なお当ブログはよく拝見されているようで、HPのネタなどにもされていると教えて下さった方もいた。黙ってネタにするのだったらどうぞご一報下さい。交流しましょう★



この違い(楽と快の違い、動診と操法の違い)を学ぶのが操体法東京研究会の定例講習のメインの一つだと言ってもいい。

と言っても最初から操体の全貌がわかるわけがない。

特に頭で理解しただけでは絶対わからない。

体験してからだに通すと理解できる。



これらの違いが分かれば連動のしくみや、動診と操法の過程が一気に頭に入ってくる、あるいは『ある日突然いきなり解る』という体験をするハズなのだ。そのために『白紙の状態で学ぶ』ことはとても大切なのである。



『白紙の状態で学びなさい』というのは決して今まで学んできたものを永久に捨てろとか封印しなさいと言っているのではない。操体を学ぶ時は操体を学べばいいのだ。つまり他の事と比較対照しながら勉強しなければいいのだ。

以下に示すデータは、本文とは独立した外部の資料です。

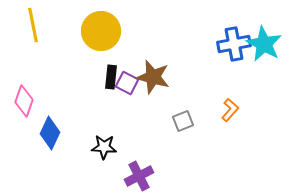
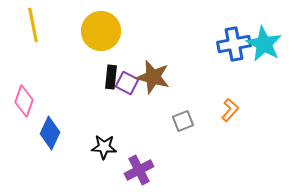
purple cross: moved 6 px up
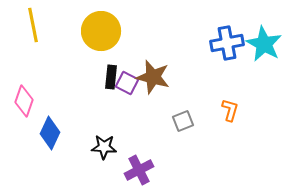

師匠の場合はそれまでの「楽か辛いか」という二者択一比較対照の分析を捨てた。私は圧痛点消去法的なやり方を捨てた。しかし捨てたからと言っても全く無駄にならなかった。それよりも、捨てた?やり方に新しい生命が吹き込まれ、二倍三倍となって返ってきた。

なので、操体を学ぶ時は安心して、操体一筋に学べばいいのだと思っている。